__Task__.
A word-for-word copy of the data, pictures excluded, is what this task asks for.

╭─ Data to use

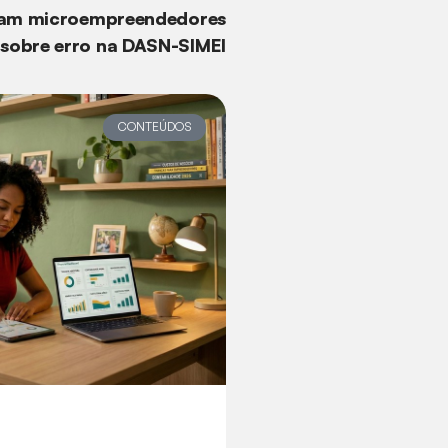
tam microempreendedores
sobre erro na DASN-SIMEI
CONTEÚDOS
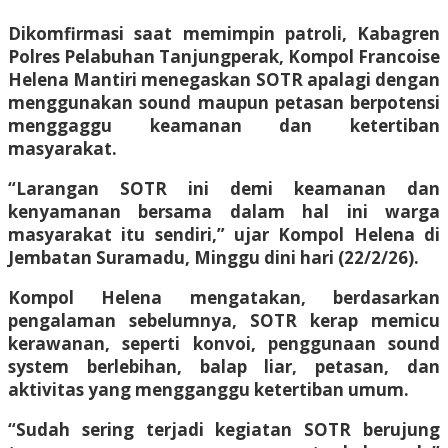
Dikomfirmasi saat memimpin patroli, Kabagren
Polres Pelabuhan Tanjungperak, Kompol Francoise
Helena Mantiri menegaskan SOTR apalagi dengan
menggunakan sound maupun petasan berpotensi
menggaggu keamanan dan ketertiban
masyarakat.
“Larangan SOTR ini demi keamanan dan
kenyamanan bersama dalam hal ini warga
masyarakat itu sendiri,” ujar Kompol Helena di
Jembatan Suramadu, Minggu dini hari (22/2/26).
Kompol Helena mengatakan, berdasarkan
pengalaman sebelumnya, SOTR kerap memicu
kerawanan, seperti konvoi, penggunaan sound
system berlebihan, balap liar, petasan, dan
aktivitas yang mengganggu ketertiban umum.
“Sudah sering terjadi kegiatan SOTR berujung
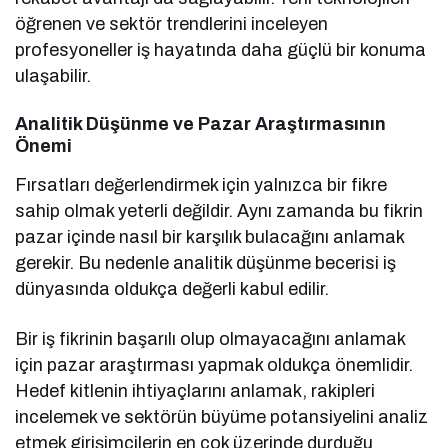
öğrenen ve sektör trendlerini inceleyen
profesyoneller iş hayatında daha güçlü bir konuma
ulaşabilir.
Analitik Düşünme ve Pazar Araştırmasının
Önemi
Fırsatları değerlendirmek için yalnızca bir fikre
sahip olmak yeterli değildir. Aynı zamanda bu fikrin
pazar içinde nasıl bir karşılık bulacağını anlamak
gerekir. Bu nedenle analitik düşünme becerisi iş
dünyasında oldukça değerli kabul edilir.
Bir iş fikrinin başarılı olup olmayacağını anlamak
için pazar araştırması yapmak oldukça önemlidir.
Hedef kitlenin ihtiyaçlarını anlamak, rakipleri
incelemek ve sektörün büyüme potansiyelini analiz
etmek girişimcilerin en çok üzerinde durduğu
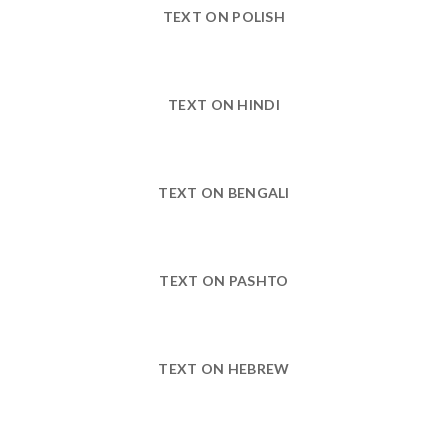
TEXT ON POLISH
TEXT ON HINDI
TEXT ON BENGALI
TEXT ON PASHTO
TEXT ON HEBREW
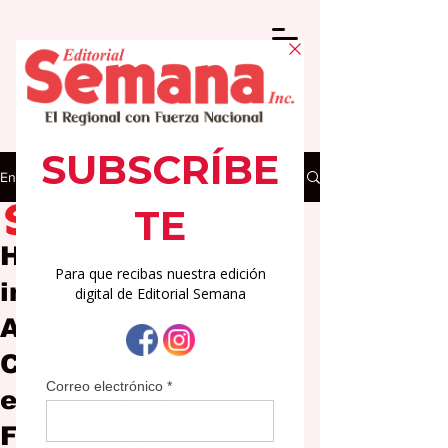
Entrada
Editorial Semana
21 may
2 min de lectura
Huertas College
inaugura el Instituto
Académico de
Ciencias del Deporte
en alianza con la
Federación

╰─

__Worked solution__.
tam microempreendedores
sobre erro na DASN-SIMEI
CONTEÚDOS
Dikomfirmasi saat memimpin patroli, Kabagren
Polres Pelabuhan Tanjungperak, Kompol Francoise
Helena Mantiri menegaskan SOTR apalagi dengan
menggunakan sound maupun petasan berpotensi
menggaggu keamanan dan ketertiban
masyarakat.
“Larangan SOTR ini demi keamanan dan
kenyamanan bersama dalam hal ini warga
masyarakat itu sendiri,” ujar Kompol Helena di
Jembatan Suramadu, Minggu dini hari (22/2/26).
Kompol Helena mengatakan, berdasarkan
pengalaman sebelumnya, SOTR kerap memicu
kerawanan, seperti konvoi, penggunaan sound
system berlebihan, balap liar, petasan, dan
aktivitas yang mengganggu ketertiban umum.
“Sudah sering terjadi kegiatan SOTR berujung
öğrenen ve sektör trendlerini inceleyen
profesyoneller iş hayatında daha güçlü bir konuma
ulaşabilir.
Analitik Düşünme ve Pazar Araştırmasının
Önemi
Fırsatları değerlendirmek için yalnızca bir fikre
sahip olmak yeterli değildir. Aynı zamanda bu fikrin
pazar içinde nasıl bir karşılık bulacağını anlamak
gerekir. Bu nedenle analitik düşünme becerisi iş
dünyasında oldukça değerli kabul edilir.
Bir iş fikrinin başarılı olup olmayacağını anlamak
için pazar araştırması yapmak oldukça önemlidir.
Hedef kitlenin ihtiyaçlarını anlamak, rakipleri
incelemek ve sektörün büyüme potansiyelini analiz
etmek girişimcilerin en çok üzerinde durduğu
TEXT ON POLISH
TEXT ON HINDI
TEXT ON BENGALI
TEXT ON PASHTO
TEXT ON HEBREW
Entrada
Editorial Semana
21 may
2 min de lectura
Huertas College
inaugura el Instituto
Académico de
Ciencias del Deporte
en alianza con la
Federación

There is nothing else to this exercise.